A number of household amenities (or assets) are used as markers of material circumstances. These often include features such as access to hot and cold water in the house, having central heating and carpets, sole use of bathrooms and toilets, whether the toilet is inside or outside the home, and having a refrigerator, washing machine, or telephone. These household amenities are seen as direct measures of socioeconomic position (SEP) but they may also be seen as important because they may be associated with health outcomes through specific aetiological mechanisms. For example, lack of running water or lack of a household toilet may be associated with increased risk of infection.
The meaning of these amenities will vary by context and cohort. Very few people in contemporary advanced industrial societies will be without running hot water, an indoor toilet or bathroom facilities and, therefore, these measures are not able to differentiate individuals within these populations. However, such measures may still have relevance as indicators of childhood SEP among older adults living in the UK.
The census in the UK has traditionally included questions on household amenities. In 1971, for example, it included whether the household had a cooker, sink, bath/shower, toilet and central heating. The list of amenities included has decreased since 1971, reflecting the fact that some amenities have become features of virtually all households and hence no longer distinguish SEP. In non-industrialised countries, assets that have been used as indicators of SEP in health-related research include the number of livestock, owning a bicycle, refrigerator, radio, sewing machine, television or clock
One or a combination of age, period or cohort effects may drive changes in trends over time, for example, producing a widening or narrowing of socioeconomic differences in an outcome or leading to an increase or decrease in an outcome for one socioeconomic group alone.

Data for analysis:
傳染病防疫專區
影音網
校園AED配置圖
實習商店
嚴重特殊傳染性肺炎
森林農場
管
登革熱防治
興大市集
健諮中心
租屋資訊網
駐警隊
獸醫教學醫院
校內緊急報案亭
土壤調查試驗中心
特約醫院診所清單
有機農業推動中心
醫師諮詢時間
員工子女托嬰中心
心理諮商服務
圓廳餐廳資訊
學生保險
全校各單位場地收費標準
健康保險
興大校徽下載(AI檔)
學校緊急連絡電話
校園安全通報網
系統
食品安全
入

Aim of the exercise: Say whether each statement agrees with the household amenities text, answering yes or no and quoting the deciding words of the text. 1. The 1971 UK census asked whether the household had central heating. 2. The list of amenities in the UK census has grown since 1971. 3. Household amenities are treated only as direct measures of socioeconomic position, with no link to health.

Answer box:
1. Yes: "it included whether the household had a cooker, sink, bath/shower, toilet and central heating"
2. No: "The list of amenities included has decreased since 1971"
3. No: "they may also be seen as important because they may be associated with health outcomes through specific aetiological mechanisms"